Perhaps the most prominent, large-scale sculpture, if not the heaviest, on view at the museum is Richard Serra’s Carnegie. Internationally famous for his site-specific sculptures, Serra was at the forefront of a group of young American sculptors whose work, beginning in the mid-1960s, constituted a reaction against the rational geometries of Minimalism. These so-called post-Minimalists, including artists Barry LeVa and Alan Saret, created sculpture with the freedoms of technique and media that the Abstract Expressionist painters had established in the previous decade. Carnegie, like all of Serra’s work, responds to its site. The three-story-high sculpture is an enormous, animated composition of planes meant to respond in its mass and gravity to architect Edward Larrabee Barnes’s monolithic Museum of Art (1974). Walking into Serra’s hollow taper, one feels the applied pressure of the four skewed walls and their top plane, the sky. The work’s title is the artist’s salute to Andrew Carnegie, the founder of both Carnegie Museum of Art and the industrial behemoth that became US Steel.
Beside the peaceful fountain in our Fountain Plaza is Henry Moore’s contemplative Reclining Figure (1957). The reclining female figure was Henry Moore’s favored subject throughout his long career. This piece (one of an edition of five) served as a model for the travertine marble figure that Moore was commissioned to carve for the grounds of the UNESCO building in Paris. Like much of Moore’s work, this figure has roots in antiquity: in this case, the carved recumbent figures of Mayan culture called chacmool. Early Greek sculpture and Etruscan and African carved figures also inspired him. A profound understanding of anatomy, based on years of observation, informs Moore’s figurative works.
In this work, Moore reconstitutes the body as an exaggerated conglomeration of massive bones. Moore’s status as one of the most significant post-war European sculptors grew out of his interest in the relationship between positive and negative space. He broke with the traditional notion of sculpture as contained mass, integrating space into his work through hollows and voids as an equally important aspect of sculptural form. As he wrote, “The whole of my development as a sculptor is an attempt to understand and realize more completely what form and shape are about and to react to form in life, in the human figure, and in past sculpture.”

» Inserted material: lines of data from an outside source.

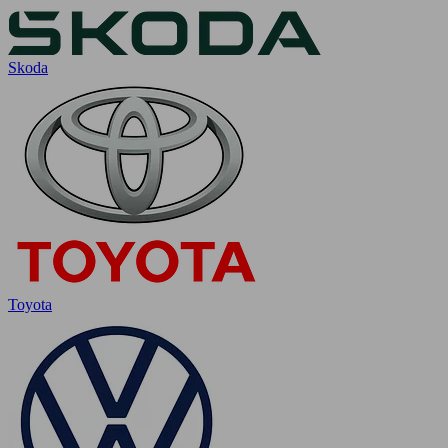
Skoda
Toyota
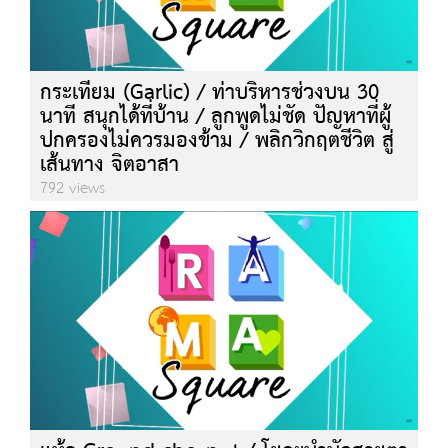
กระเทียม (Garlic) / ท่าบริหารช่วงบน 30
นาที สนุกได้ที่บ้าน / ลูกพูดไม่ชัด ปัญหาที่ผู้
ปกครองไม่ควรมองข้าม / พลิกวิกฤตชีวิต สู่
เส้นทาง จิตอาสา
792 views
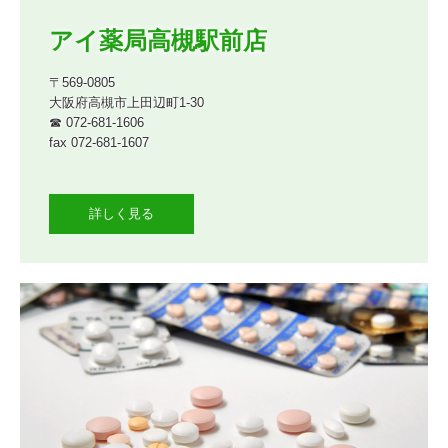
アイ薬局高槻駅前店
〒569-0805

大阪府高槻市上田辺町1-30

☎ 072-681-1606

fax 072-681-1607

詳しく見る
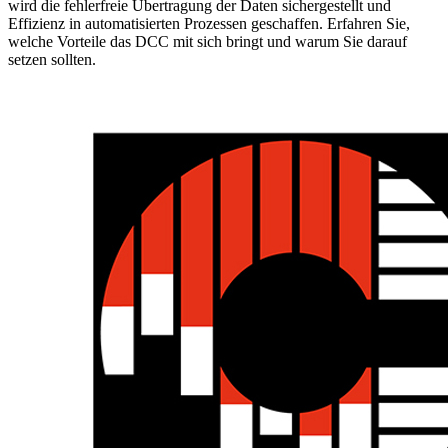
wird die fehlerfreie Übertragung der Daten sichergestellt und
Effizienz in automatisierten Prozessen geschaffen. Erfahren Sie,
welche Vorteile das DCC mit sich bringt und warum Sie darauf
setzen sollten.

The seventh of eight children born to a miner and his wife, Henry Moore showed an early aptitude for drawing and an appreciation of the Gothic church carvings common to his native Yorkshire. He studied at Leeds School of Art and then served in World War I. In 1921, on a scholarship from the Royal College of Art, he traveled through France and Italy; in 1924, he joined the college’s faculty. His first large reclining figure is dated 1938. It was exhibited at the 1939 New York World’s Fair, and it won Moore enormous popularity in America.